Tempestuous life of galaxy clusters: X-ray view on the Coma cluster with SRG/eROSITA

January 27, 2021

Galaxy clusters are dynamic systems that grow by continuously accreting large and small chunks of matter. This accretion process should give rise to a rich substructure in the dark matter distribution within the clusters and to shocks and “cold fronts” in the hot baryonic gas. Recent SRG/eROSITA observations provided an unprecedented X-ray view of the Coma cluster, revealing intricate signatures of the merger process, which are predicted by numerical simulations.

The Coma cluster (or Abell 1656) is a very special cluster of galaxies. It is very massive (containing thousands of galaxies) and nearby (less than 100 Mpc), and it is the very first object where Fritz Zwicky identified the presence of Dark Matter in 1933. In the radio band, it was the first cluster where a radio halo was found in the 1950s. The proximity of Coma makes it an attractive target for studies in all energy bands, although often the cluster’s huge angular size complicates the task. In the X-ray band, the SRG observatory featuring the eROSITA and ART-XC telescopes is specifically designed for wide-field observations, and therefore managed to cover the Coma cluster in its entirety.

The X-ray image (see Fig. 1) accumulated during the first two raster scan observations of the whole sky shows a region (extending ~10 Mpc at the distance of the cluster), which is at least twice the virial radius of the cluster. Apart from a multitude of sources (mostly distant Active Galactic Nuclei), two bright diffuse blobs can be readily spotted, which correspond to the main cluster and the NGC4839 group (to the bottom-right from the center). The cluster and the group are in process of merging. In fact, NGC4839 has already passed through the core of the main cluster once and it is about to start falling back again.

Numerical simulations predict a number of signatures associated with this particular stage of the merger. The bow shock, produced by the NGC4839 group during its first passage, should now be located in the cluster outskirts, while the gas displaced from the core of the main cluster should be falling back, forming a “secondary” shock. The new data obtained with SRG/eROSITA suggest that this structure on the right (Western) side of the core, which extends to a few Mpc is exactly this “secondary” shock (see also Fig.2).
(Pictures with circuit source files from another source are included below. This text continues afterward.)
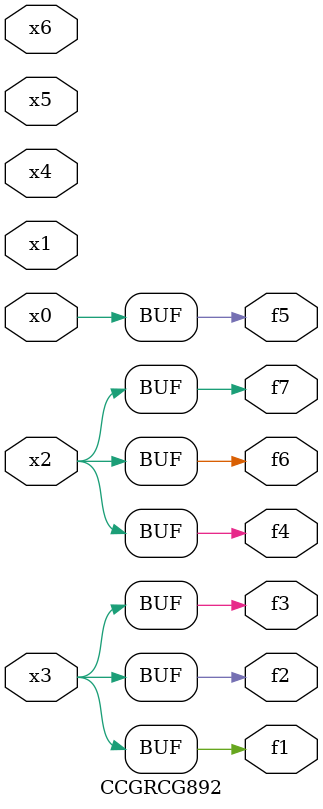
<source format=v>
module CCGRCG892(
	input x0, x1, x2, x3, x4, x5, x6,
	output f1, f2, f3, f4, f5, f6, f7
);
	assign f1 = x3;
	assign f2 = x3;
	assign f3 = x3;
	assign f4 = x2;
	assign f5 = x0;
	assign f6 = x2;
	assign f7 = x2;
endmodule

</source>
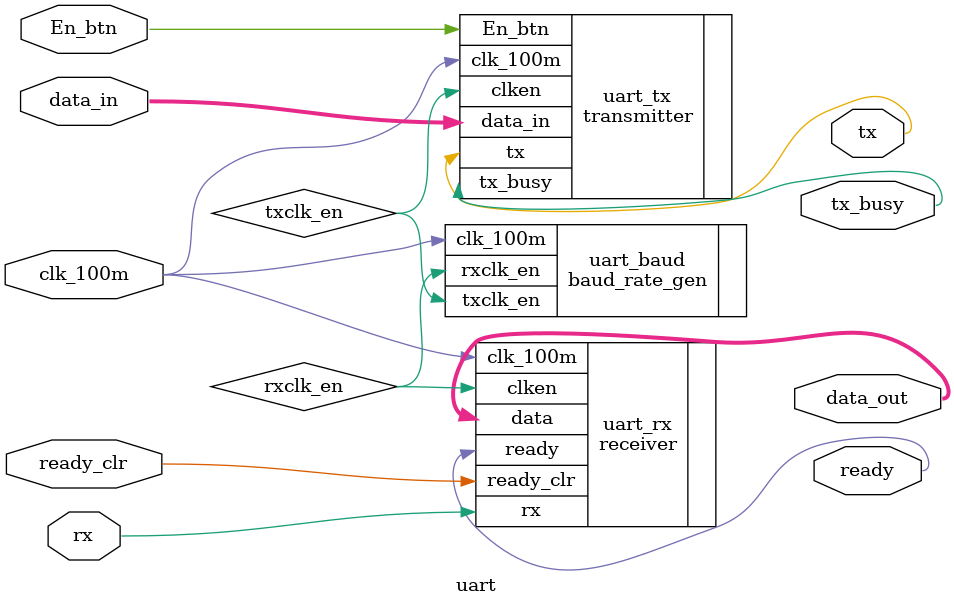
<source format=v>
`timescale 1ns / 1ns

module uart(
		input wire [7:0] data_in,
	    input wire En_btn,
	    input wire clk_100m,
	    output wire tx,
	    output wire tx_busy,
	    input wire rx,
	    output wire ready,
	    input wire ready_clr,
	    output wire [7:0] data_out
);

wire rxclk_en, txclk_en;

baud_rate_gen uart_baud(.clk_100m(clk_100m), .rxclk_en(rxclk_en), .txclk_en(txclk_en));


transmitter uart_tx(.data_in(data_in), .En_btn(En_btn), .clk_100m(clk_100m), .clken(txclk_en), .tx(tx), .tx_busy(tx_busy));

receiver uart_rx(.rx(rx), .ready(ready), .ready_clr(ready_clr), .clk_100m(clk_100m), .clken(rxclk_en), .data(data_out));

endmodule
</source>
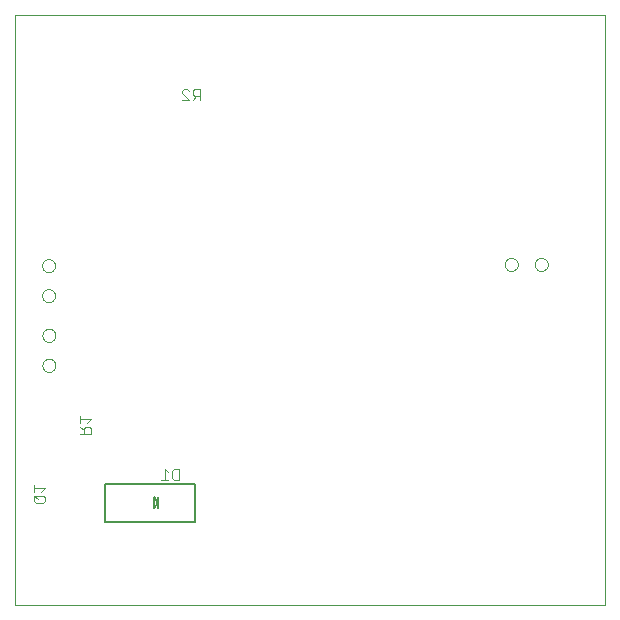
<source format=gbo>
G75*
%MOIN*%
%OFA0B0*%
%FSLAX24Y24*%
%IPPOS*%
%LPD*%
%AMOC8*
5,1,8,0,0,1.08239X$1,22.5*
%
%ADD10C,0.0000*%
%ADD11C,0.0040*%
%ADD12C,0.0050*%
D10*
X000285Y000180D02*
X000285Y019865D01*
X019970Y019865D01*
X019970Y000180D01*
X000285Y000180D01*
X001202Y008174D02*
X001204Y008203D01*
X001210Y008231D01*
X001219Y008259D01*
X001232Y008285D01*
X001249Y008308D01*
X001268Y008330D01*
X001290Y008349D01*
X001315Y008364D01*
X001341Y008377D01*
X001369Y008385D01*
X001397Y008390D01*
X001426Y008391D01*
X001455Y008388D01*
X001483Y008381D01*
X001510Y008371D01*
X001536Y008357D01*
X001559Y008340D01*
X001580Y008320D01*
X001598Y008297D01*
X001613Y008272D01*
X001624Y008245D01*
X001632Y008217D01*
X001636Y008188D01*
X001636Y008160D01*
X001632Y008131D01*
X001624Y008103D01*
X001613Y008076D01*
X001598Y008051D01*
X001580Y008028D01*
X001559Y008008D01*
X001536Y007991D01*
X001510Y007977D01*
X001483Y007967D01*
X001455Y007960D01*
X001426Y007957D01*
X001397Y007958D01*
X001369Y007963D01*
X001341Y007971D01*
X001315Y007984D01*
X001290Y007999D01*
X001268Y008018D01*
X001249Y008040D01*
X001232Y008063D01*
X001219Y008089D01*
X001210Y008117D01*
X001204Y008145D01*
X001202Y008174D01*
X001202Y009174D02*
X001204Y009203D01*
X001210Y009231D01*
X001219Y009259D01*
X001232Y009285D01*
X001249Y009308D01*
X001268Y009330D01*
X001290Y009349D01*
X001315Y009364D01*
X001341Y009377D01*
X001369Y009385D01*
X001397Y009390D01*
X001426Y009391D01*
X001455Y009388D01*
X001483Y009381D01*
X001510Y009371D01*
X001536Y009357D01*
X001559Y009340D01*
X001580Y009320D01*
X001598Y009297D01*
X001613Y009272D01*
X001624Y009245D01*
X001632Y009217D01*
X001636Y009188D01*
X001636Y009160D01*
X001632Y009131D01*
X001624Y009103D01*
X001613Y009076D01*
X001598Y009051D01*
X001580Y009028D01*
X001559Y009008D01*
X001536Y008991D01*
X001510Y008977D01*
X001483Y008967D01*
X001455Y008960D01*
X001426Y008957D01*
X001397Y008958D01*
X001369Y008963D01*
X001341Y008971D01*
X001315Y008984D01*
X001290Y008999D01*
X001268Y009018D01*
X001249Y009040D01*
X001232Y009063D01*
X001219Y009089D01*
X001210Y009117D01*
X001204Y009145D01*
X001202Y009174D01*
X001194Y010500D02*
X001196Y010529D01*
X001202Y010557D01*
X001211Y010585D01*
X001224Y010611D01*
X001241Y010634D01*
X001260Y010656D01*
X001282Y010675D01*
X001307Y010690D01*
X001333Y010703D01*
X001361Y010711D01*
X001389Y010716D01*
X001418Y010717D01*
X001447Y010714D01*
X001475Y010707D01*
X001502Y010697D01*
X001528Y010683D01*
X001551Y010666D01*
X001572Y010646D01*
X001590Y010623D01*
X001605Y010598D01*
X001616Y010571D01*
X001624Y010543D01*
X001628Y010514D01*
X001628Y010486D01*
X001624Y010457D01*
X001616Y010429D01*
X001605Y010402D01*
X001590Y010377D01*
X001572Y010354D01*
X001551Y010334D01*
X001528Y010317D01*
X001502Y010303D01*
X001475Y010293D01*
X001447Y010286D01*
X001418Y010283D01*
X001389Y010284D01*
X001361Y010289D01*
X001333Y010297D01*
X001307Y010310D01*
X001282Y010325D01*
X001260Y010344D01*
X001241Y010366D01*
X001224Y010389D01*
X001211Y010415D01*
X001202Y010443D01*
X001196Y010471D01*
X001194Y010500D01*
X001194Y011500D02*
X001196Y011529D01*
X001202Y011557D01*
X001211Y011585D01*
X001224Y011611D01*
X001241Y011634D01*
X001260Y011656D01*
X001282Y011675D01*
X001307Y011690D01*
X001333Y011703D01*
X001361Y011711D01*
X001389Y011716D01*
X001418Y011717D01*
X001447Y011714D01*
X001475Y011707D01*
X001502Y011697D01*
X001528Y011683D01*
X001551Y011666D01*
X001572Y011646D01*
X001590Y011623D01*
X001605Y011598D01*
X001616Y011571D01*
X001624Y011543D01*
X001628Y011514D01*
X001628Y011486D01*
X001624Y011457D01*
X001616Y011429D01*
X001605Y011402D01*
X001590Y011377D01*
X001572Y011354D01*
X001551Y011334D01*
X001528Y011317D01*
X001502Y011303D01*
X001475Y011293D01*
X001447Y011286D01*
X001418Y011283D01*
X001389Y011284D01*
X001361Y011289D01*
X001333Y011297D01*
X001307Y011310D01*
X001282Y011325D01*
X001260Y011344D01*
X001241Y011366D01*
X001224Y011389D01*
X001211Y011415D01*
X001202Y011443D01*
X001196Y011471D01*
X001194Y011500D01*
X016615Y011539D02*
X016617Y011568D01*
X016623Y011596D01*
X016632Y011624D01*
X016645Y011650D01*
X016662Y011673D01*
X016681Y011695D01*
X016703Y011714D01*
X016728Y011729D01*
X016754Y011742D01*
X016782Y011750D01*
X016810Y011755D01*
X016839Y011756D01*
X016868Y011753D01*
X016896Y011746D01*
X016923Y011736D01*
X016949Y011722D01*
X016972Y011705D01*
X016993Y011685D01*
X017011Y011662D01*
X017026Y011637D01*
X017037Y011610D01*
X017045Y011582D01*
X017049Y011553D01*
X017049Y011525D01*
X017045Y011496D01*
X017037Y011468D01*
X017026Y011441D01*
X017011Y011416D01*
X016993Y011393D01*
X016972Y011373D01*
X016949Y011356D01*
X016923Y011342D01*
X016896Y011332D01*
X016868Y011325D01*
X016839Y011322D01*
X016810Y011323D01*
X016782Y011328D01*
X016754Y011336D01*
X016728Y011349D01*
X016703Y011364D01*
X016681Y011383D01*
X016662Y011405D01*
X016645Y011428D01*
X016632Y011454D01*
X016623Y011482D01*
X016617Y011510D01*
X016615Y011539D01*
X017615Y011539D02*
X017617Y011568D01*
X017623Y011596D01*
X017632Y011624D01*
X017645Y011650D01*
X017662Y011673D01*
X017681Y011695D01*
X017703Y011714D01*
X017728Y011729D01*
X017754Y011742D01*
X017782Y011750D01*
X017810Y011755D01*
X017839Y011756D01*
X017868Y011753D01*
X017896Y011746D01*
X017923Y011736D01*
X017949Y011722D01*
X017972Y011705D01*
X017993Y011685D01*
X018011Y011662D01*
X018026Y011637D01*
X018037Y011610D01*
X018045Y011582D01*
X018049Y011553D01*
X018049Y011525D01*
X018045Y011496D01*
X018037Y011468D01*
X018026Y011441D01*
X018011Y011416D01*
X017993Y011393D01*
X017972Y011373D01*
X017949Y011356D01*
X017923Y011342D01*
X017896Y011332D01*
X017868Y011325D01*
X017839Y011322D01*
X017810Y011323D01*
X017782Y011328D01*
X017754Y011336D01*
X017728Y011349D01*
X017703Y011364D01*
X017681Y011383D01*
X017662Y011405D01*
X017645Y011428D01*
X017632Y011454D01*
X017623Y011482D01*
X017617Y011510D01*
X017615Y011539D01*
D11*
X006451Y017030D02*
X006451Y017384D01*
X006274Y017384D01*
X006215Y017325D01*
X006215Y017207D01*
X006274Y017148D01*
X006451Y017148D01*
X006333Y017148D02*
X006215Y017030D01*
X006088Y017030D02*
X005852Y017266D01*
X005852Y017325D01*
X005911Y017384D01*
X006029Y017384D01*
X006088Y017325D01*
X006088Y017030D02*
X005852Y017030D01*
X002472Y006494D02*
X002472Y006258D01*
X002472Y006376D02*
X002826Y006376D01*
X002708Y006258D01*
X002649Y006131D02*
X002590Y006072D01*
X002590Y005895D01*
X002472Y005895D02*
X002826Y005895D01*
X002826Y006072D01*
X002767Y006131D01*
X002649Y006131D01*
X002590Y006013D02*
X002472Y006131D01*
X001284Y004078D02*
X000930Y004078D01*
X000930Y003960D02*
X000930Y004196D01*
X001166Y003960D02*
X001284Y004078D01*
X001225Y003833D02*
X000989Y003833D01*
X000930Y003774D01*
X000930Y003656D01*
X000989Y003597D01*
X001225Y003597D01*
X001284Y003656D01*
X001284Y003774D01*
X001225Y003833D01*
X001048Y003715D02*
X000930Y003833D01*
X005171Y004369D02*
X005407Y004369D01*
X005289Y004369D02*
X005289Y004723D01*
X005407Y004605D01*
X005534Y004664D02*
X005593Y004723D01*
X005770Y004723D01*
X005770Y004369D01*
X005593Y004369D01*
X005534Y004428D01*
X005534Y004664D01*
D12*
X006282Y004229D02*
X003288Y004229D01*
X003288Y004148D01*
X003288Y002969D01*
X006282Y002969D01*
X006282Y003148D01*
X006282Y004229D01*
X006282Y003148D02*
X006282Y003050D01*
X005065Y003424D02*
X005065Y003774D01*
X004915Y003774D02*
X004915Y003424D01*
X005065Y003599D01*
X004915Y003774D01*
X003288Y004125D02*
X003288Y004148D01*
M02*

</source>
Complementary information can also be obtained based on the Sunyaev-Zeldovich effect: the ratio of the eROSITA X-ray image and the Planck microwave image of the Coma cluster provides a proxy to the gas temperature map (Fig.3). Such temperature measurements do not require any spectral information in the X-ray band, such as emission lines of heavily ionized ions of iron, nickel, etc. or the shape of the continuum spectrum. In reality, this estimate uses only the "negative" surface brightness of the cluster in the microwave band and the X-ray surface brightness in the 0.4 - 2.3 KeV band, where the eROSITA telescope has the highest sensitivity. As expected in the merger scenario, the core of the main cluster is hot, while the less massive NGC4839 group is able to retain some of its cool gas.

Yet another interesting implication of the merger scenario is that the radio halo, which is encompassed by the secondary shock, has passed in fact through two shocks — the first time through the bow shock driven by NGC4839 when it was passing through the Coma core, and more recently through the secondary shock. This process might mitigate the rapid “ageing” of relativistic particles in radio halos observed in many other clusters – work on this problem is in progress.

The SRG spacecraft was designed by Lavochkin Association, Roskosmos corporation and launched on July 13, 2019 with a Proton launcher from Baikonur cosmodrome. The SRG observatory was built with participation of DLR, Germany in the framework of the Russian Federal Space Program by the initiative of the Russian Academy of Sciences represented by its Space Research Institute (IKI). The observatory carries two unique X-ray grazing incidence telescopes: ART-XC (IKI, Russia) and eROSITA (MPE, Germany). The SRG/ eROSITA telescope was built under the leadership of the Max-Planck-Institute for Extraterrestrial Physics (MPE) and DLR. The SRG spacecraft is operated by Lavochkin Association and Deep Space Network Antennae in Bear Lakes, Ussurijsk, and Baikonur funded by Roskosmos.